(Items from a data source)
▼
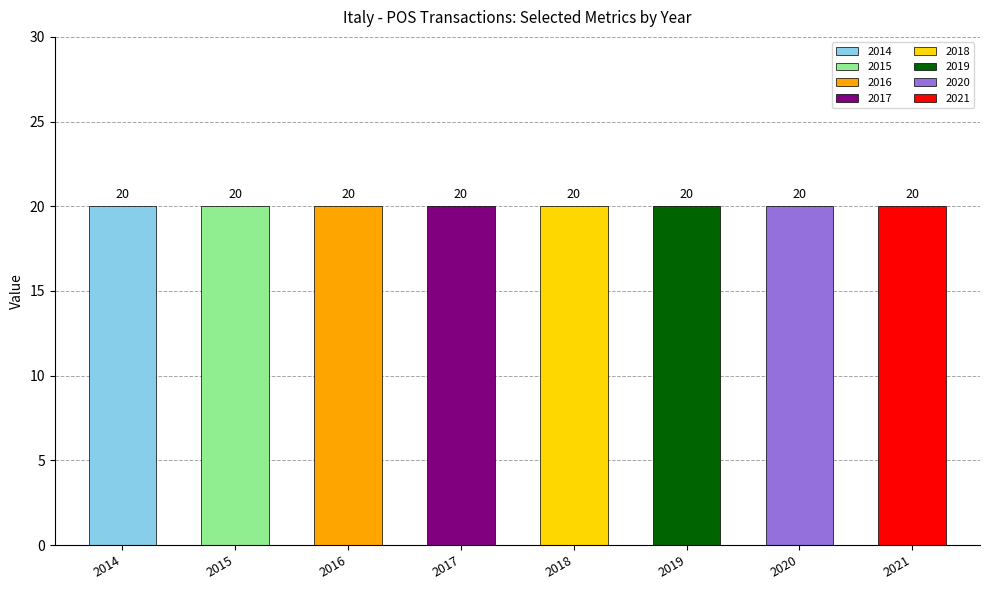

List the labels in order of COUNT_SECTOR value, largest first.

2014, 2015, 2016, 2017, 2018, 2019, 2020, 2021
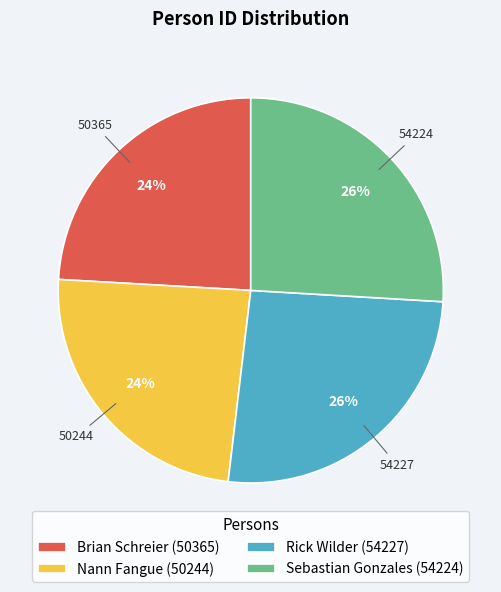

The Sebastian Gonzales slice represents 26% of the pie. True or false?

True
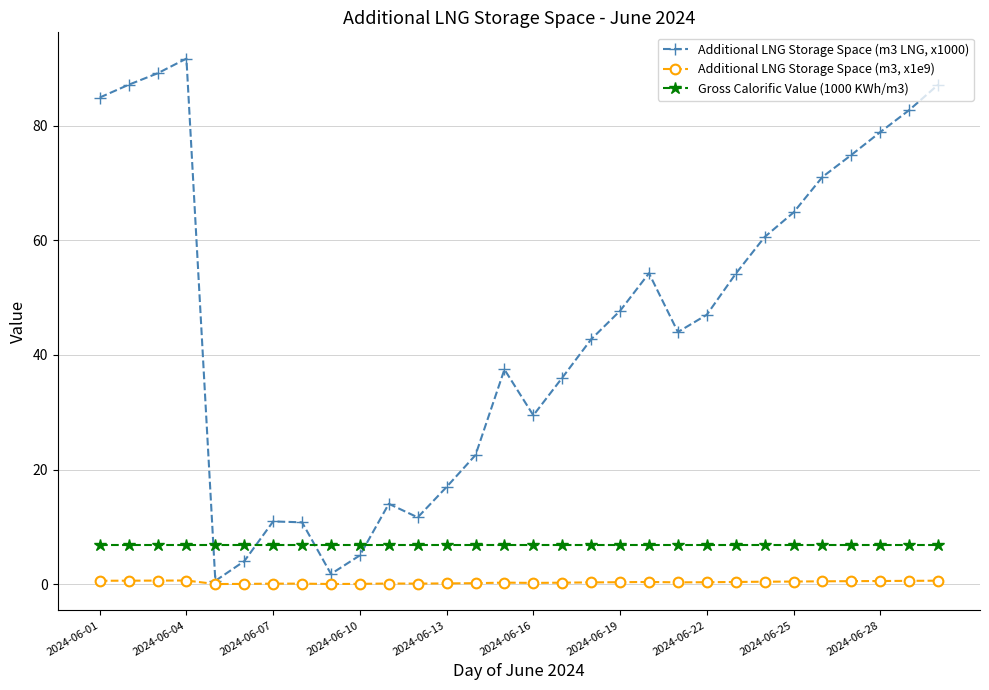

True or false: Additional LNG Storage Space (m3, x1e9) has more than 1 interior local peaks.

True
▲
# Activity
Write out all the entries above again, switching "labels" to "categories" and keeping everything else the same. Leave out the pictures.

# Solution
List the categories in order of COUNT_SECTOR value, largest first.

2014, 2015, 2016, 2017, 2018, 2019, 2020, 2021

The Sebastian Gonzales slice represents 26% of the pie. True or false?

True

True or false: Additional LNG Storage Space (m3, x1e9) has more than 1 interior local peaks.

True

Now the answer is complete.